> [AIM OF THE TASK]
Below are some entries. Output each one exactly as it appears.

##########

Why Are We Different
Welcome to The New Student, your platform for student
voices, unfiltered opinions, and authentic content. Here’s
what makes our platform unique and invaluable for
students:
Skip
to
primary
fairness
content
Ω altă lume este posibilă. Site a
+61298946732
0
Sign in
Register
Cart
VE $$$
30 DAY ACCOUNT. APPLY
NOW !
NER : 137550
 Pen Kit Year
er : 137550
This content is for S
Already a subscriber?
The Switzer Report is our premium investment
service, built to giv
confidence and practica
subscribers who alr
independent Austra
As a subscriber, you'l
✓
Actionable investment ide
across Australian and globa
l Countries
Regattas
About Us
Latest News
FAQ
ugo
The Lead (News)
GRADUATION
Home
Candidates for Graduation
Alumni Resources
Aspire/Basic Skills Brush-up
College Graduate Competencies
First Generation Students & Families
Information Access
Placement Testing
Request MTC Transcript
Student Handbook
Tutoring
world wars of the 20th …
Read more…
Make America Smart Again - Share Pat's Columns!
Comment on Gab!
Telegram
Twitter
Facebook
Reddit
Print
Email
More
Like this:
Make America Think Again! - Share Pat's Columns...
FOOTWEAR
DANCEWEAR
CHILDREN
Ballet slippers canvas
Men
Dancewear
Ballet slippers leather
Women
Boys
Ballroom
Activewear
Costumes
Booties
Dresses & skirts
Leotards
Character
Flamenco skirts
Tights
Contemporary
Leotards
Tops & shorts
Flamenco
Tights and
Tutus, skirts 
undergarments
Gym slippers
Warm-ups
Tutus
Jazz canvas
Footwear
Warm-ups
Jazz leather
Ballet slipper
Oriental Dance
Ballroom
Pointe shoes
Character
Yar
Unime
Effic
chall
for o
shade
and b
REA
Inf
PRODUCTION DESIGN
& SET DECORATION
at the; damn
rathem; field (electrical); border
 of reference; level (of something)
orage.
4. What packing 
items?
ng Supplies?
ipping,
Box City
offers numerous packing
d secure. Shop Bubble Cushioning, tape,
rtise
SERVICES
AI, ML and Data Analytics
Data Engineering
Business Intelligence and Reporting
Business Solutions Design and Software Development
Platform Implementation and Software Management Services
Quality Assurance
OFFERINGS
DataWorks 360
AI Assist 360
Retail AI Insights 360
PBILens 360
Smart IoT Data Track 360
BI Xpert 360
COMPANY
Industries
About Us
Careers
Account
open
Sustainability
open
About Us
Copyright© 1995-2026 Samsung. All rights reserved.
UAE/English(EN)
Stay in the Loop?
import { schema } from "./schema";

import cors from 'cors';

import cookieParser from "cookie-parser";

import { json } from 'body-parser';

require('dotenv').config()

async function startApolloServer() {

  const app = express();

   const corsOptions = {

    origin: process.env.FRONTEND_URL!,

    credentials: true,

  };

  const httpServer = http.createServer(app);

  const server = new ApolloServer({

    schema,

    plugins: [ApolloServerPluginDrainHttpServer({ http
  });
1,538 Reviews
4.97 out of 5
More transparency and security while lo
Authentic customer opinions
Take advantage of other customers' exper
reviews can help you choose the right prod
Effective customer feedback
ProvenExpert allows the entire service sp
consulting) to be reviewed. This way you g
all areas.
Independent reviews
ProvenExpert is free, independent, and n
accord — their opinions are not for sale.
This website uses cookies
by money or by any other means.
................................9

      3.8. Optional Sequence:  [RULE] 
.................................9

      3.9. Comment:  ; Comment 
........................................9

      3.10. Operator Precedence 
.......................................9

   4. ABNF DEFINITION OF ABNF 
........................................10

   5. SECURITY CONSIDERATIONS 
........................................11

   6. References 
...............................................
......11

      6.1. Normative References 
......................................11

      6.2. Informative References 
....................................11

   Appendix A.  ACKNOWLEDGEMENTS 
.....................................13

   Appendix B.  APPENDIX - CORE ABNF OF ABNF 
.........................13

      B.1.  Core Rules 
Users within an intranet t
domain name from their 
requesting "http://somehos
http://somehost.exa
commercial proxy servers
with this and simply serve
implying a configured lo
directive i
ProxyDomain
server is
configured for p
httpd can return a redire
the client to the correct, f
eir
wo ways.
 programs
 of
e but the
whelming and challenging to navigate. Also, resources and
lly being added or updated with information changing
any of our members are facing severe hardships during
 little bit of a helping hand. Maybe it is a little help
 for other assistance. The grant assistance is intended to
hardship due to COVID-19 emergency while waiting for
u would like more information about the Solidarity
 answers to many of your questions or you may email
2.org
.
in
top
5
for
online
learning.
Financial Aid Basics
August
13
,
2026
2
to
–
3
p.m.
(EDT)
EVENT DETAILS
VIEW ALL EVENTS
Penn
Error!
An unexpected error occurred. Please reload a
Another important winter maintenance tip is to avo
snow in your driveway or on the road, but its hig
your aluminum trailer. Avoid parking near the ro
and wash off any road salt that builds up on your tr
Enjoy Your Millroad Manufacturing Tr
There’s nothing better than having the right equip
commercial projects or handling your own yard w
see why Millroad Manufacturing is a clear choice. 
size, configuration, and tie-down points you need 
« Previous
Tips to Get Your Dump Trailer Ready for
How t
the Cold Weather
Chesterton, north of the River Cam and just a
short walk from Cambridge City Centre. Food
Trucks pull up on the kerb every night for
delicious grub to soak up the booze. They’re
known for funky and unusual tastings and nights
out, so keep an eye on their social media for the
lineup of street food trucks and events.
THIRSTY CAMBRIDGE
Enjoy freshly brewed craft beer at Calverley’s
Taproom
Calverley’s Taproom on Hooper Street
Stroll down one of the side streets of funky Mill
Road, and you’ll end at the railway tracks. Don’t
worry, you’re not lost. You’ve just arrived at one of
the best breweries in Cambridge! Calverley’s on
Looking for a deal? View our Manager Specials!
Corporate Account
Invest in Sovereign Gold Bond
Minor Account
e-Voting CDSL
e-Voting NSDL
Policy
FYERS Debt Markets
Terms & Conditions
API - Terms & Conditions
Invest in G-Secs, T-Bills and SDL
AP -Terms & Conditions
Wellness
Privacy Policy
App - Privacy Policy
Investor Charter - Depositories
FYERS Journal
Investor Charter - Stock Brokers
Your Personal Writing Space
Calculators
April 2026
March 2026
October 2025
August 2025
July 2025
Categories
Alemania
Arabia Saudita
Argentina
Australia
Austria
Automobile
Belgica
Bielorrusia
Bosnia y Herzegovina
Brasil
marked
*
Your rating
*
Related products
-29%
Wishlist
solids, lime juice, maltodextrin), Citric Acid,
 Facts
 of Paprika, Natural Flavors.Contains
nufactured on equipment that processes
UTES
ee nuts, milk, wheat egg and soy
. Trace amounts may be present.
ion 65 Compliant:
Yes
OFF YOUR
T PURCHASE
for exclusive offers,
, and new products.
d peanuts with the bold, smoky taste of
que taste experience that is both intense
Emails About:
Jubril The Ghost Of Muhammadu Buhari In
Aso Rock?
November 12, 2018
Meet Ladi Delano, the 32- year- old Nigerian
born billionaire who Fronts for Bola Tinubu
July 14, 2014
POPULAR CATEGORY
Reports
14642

##########

> [WRITTEN SOLUTION]
Why Are We Different
Welcome to The New Student, your platform for student
voices, unfiltered opinions, and authentic content. Here’s
what makes our platform unique and invaluable for
students:
Skip
to
primary
fairness
content
Ω altă lume este posibilă. Site a
+61298946732
0
Sign in
Register
Cart
VE $$$
30 DAY ACCOUNT. APPLY
NOW !
NER : 137550
 Pen Kit Year
er : 137550
This content is for S
Already a subscriber?
The Switzer Report is our premium investment
service, built to giv
confidence and practica
subscribers who alr
independent Austra
As a subscriber, you'l
✓
Actionable investment ide
across Australian and globa
l Countries
Regattas
About Us
Latest News
FAQ
ugo
The Lead (News)
GRADUATION
Home
Candidates for Graduation
Alumni Resources
Aspire/Basic Skills Brush-up
College Graduate Competencies
First Generation Students & Families
Information Access
Placement Testing
Request MTC Transcript
Student Handbook
Tutoring
world wars of the 20th …
Read more…
Make America Smart Again - Share Pat's Columns!
Comment on Gab!
Telegram
Twitter
Facebook
Reddit
Print
Email
More
Like this:
Make America Think Again! - Share Pat's Columns...
FOOTWEAR
DANCEWEAR
CHILDREN
Ballet slippers canvas
Men
Dancewear
Ballet slippers leather
Women
Boys
Ballroom
Activewear
Costumes
Booties
Dresses & skirts
Leotards
Character
Flamenco skirts
Tights
Contemporary
Leotards
Tops & shorts
Flamenco
Tights and
Tutus, skirts 
undergarments
Gym slippers
Warm-ups
Tutus
Jazz canvas
Footwear
Warm-ups
Jazz leather
Ballet slipper
Oriental Dance
Ballroom
Pointe shoes
Character
Yar
Unime
Effic
chall
for o
shade
and b
REA
Inf
PRODUCTION DESIGN
& SET DECORATION
at the; damn
rathem; field (electrical); border
 of reference; level (of something)
orage.
4. What packing 
items?
ng Supplies?
ipping,
Box City
offers numerous packing
d secure. Shop Bubble Cushioning, tape,
rtise
SERVICES
AI, ML and Data Analytics
Data Engineering
Business Intelligence and Reporting
Business Solutions Design and Software Development
Platform Implementation and Software Management Services
Quality Assurance
OFFERINGS
DataWorks 360
AI Assist 360
Retail AI Insights 360
PBILens 360
Smart IoT Data Track 360
BI Xpert 360
COMPANY
Industries
About Us
Careers
Account
open
Sustainability
open
About Us
Copyright© 1995-2026 Samsung. All rights reserved.
UAE/English(EN)
Stay in the Loop?
import { schema } from "./schema";

import cors from 'cors';

import cookieParser from "cookie-parser";

import { json } from 'body-parser';

require('dotenv').config()

async function startApolloServer() {

  const app = express();

   const corsOptions = {

    origin: process.env.FRONTEND_URL!,

    credentials: true,

  };

  const httpServer = http.createServer(app);

  const server = new ApolloServer({

    schema,

    plugins: [ApolloServerPluginDrainHttpServer({ http
  });
1,538 Reviews
4.97 out of 5
More transparency and security while lo
Authentic customer opinions
Take advantage of other customers' exper
reviews can help you choose the right prod
Effective customer feedback
ProvenExpert allows the entire service sp
consulting) to be reviewed. This way you g
all areas.
Independent reviews
ProvenExpert is free, independent, and n
accord — their opinions are not for sale.
This website uses cookies
by money or by any other means.
................................9

      3.8. Optional Sequence:  [RULE] 
.................................9

      3.9. Comment:  ; Comment 
........................................9

      3.10. Operator Precedence 
.......................................9

   4. ABNF DEFINITION OF ABNF 
........................................10

   5. SECURITY CONSIDERATIONS 
........................................11

   6. References 
...............................................
......11

      6.1. Normative References 
......................................11

      6.2. Informative References 
....................................11

   Appendix A.  ACKNOWLEDGEMENTS 
.....................................13

   Appendix B.  APPENDIX - CORE ABNF OF ABNF 
.........................13

      B.1.  Core Rules 
Users within an intranet t
domain name from their 
requesting "http://somehos
http://somehost.exa
commercial proxy servers
with this and simply serve
implying a configured lo
directive i
ProxyDomain
server is
configured for p
httpd can return a redire
the client to the correct, f
eir
wo ways.
 programs
 of
e but the
whelming and challenging to navigate. Also, resources and
lly being added or updated with information changing
any of our members are facing severe hardships during
 little bit of a helping hand. Maybe it is a little help
 for other assistance. The grant assistance is intended to
hardship due to COVID-19 emergency while waiting for
u would like more information about the Solidarity
 answers to many of your questions or you may email
2.org
.
in
top
5
for
online
learning.
Financial Aid Basics
August
13
,
2026
2
to
–
3
p.m.
(EDT)
EVENT DETAILS
VIEW ALL EVENTS
Penn
Error!
An unexpected error occurred. Please reload a
Another important winter maintenance tip is to avo
snow in your driveway or on the road, but its hig
your aluminum trailer. Avoid parking near the ro
and wash off any road salt that builds up on your tr
Enjoy Your Millroad Manufacturing Tr
There’s nothing better than having the right equip
commercial projects or handling your own yard w
see why Millroad Manufacturing is a clear choice. 
size, configuration, and tie-down points you need 
« Previous
Tips to Get Your Dump Trailer Ready for
How t
the Cold Weather
Chesterton, north of the River Cam and just a
short walk from Cambridge City Centre. Food
Trucks pull up on the kerb every night for
delicious grub to soak up the booze. They’re
known for funky and unusual tastings and nights
out, so keep an eye on their social media for the
lineup of street food trucks and events.
THIRSTY CAMBRIDGE
Enjoy freshly brewed craft beer at Calverley’s
Taproom
Calverley’s Taproom on Hooper Street
Stroll down one of the side streets of funky Mill
Road, and you’ll end at the railway tracks. Don’t
worry, you’re not lost. You’ve just arrived at one of
the best breweries in Cambridge! Calverley’s on
Looking for a deal? View our Manager Specials!
Corporate Account
Invest in Sovereign Gold Bond
Minor Account
e-Voting CDSL
e-Voting NSDL
Policy
FYERS Debt Markets
Terms & Conditions
API - Terms & Conditions
Invest in G-Secs, T-Bills and SDL
AP -Terms & Conditions
Wellness
Privacy Policy
App - Privacy Policy
Investor Charter - Depositories
FYERS Journal
Investor Charter - Stock Brokers
Your Personal Writing Space
Calculators
April 2026
March 2026
October 2025
August 2025
July 2025
Categories
Alemania
Arabia Saudita
Argentina
Australia
Austria
Automobile
Belgica
Bielorrusia
Bosnia y Herzegovina
Brasil
marked
*
Your rating
*
Related products
-29%
Wishlist
solids, lime juice, maltodextrin), Citric Acid,
 Facts
 of Paprika, Natural Flavors.Contains
nufactured on equipment that processes
UTES
ee nuts, milk, wheat egg and soy
. Trace amounts may be present.
ion 65 Compliant:
Yes
OFF YOUR
T PURCHASE
for exclusive offers,
, and new products.
d peanuts with the bold, smoky taste of
que taste experience that is both intense
Emails About:
Jubril The Ghost Of Muhammadu Buhari In
Aso Rock?
November 12, 2018
Meet Ladi Delano, the 32- year- old Nigerian
born billionaire who Fronts for Bola Tinubu
July 14, 2014
POPULAR CATEGORY
Reports
14642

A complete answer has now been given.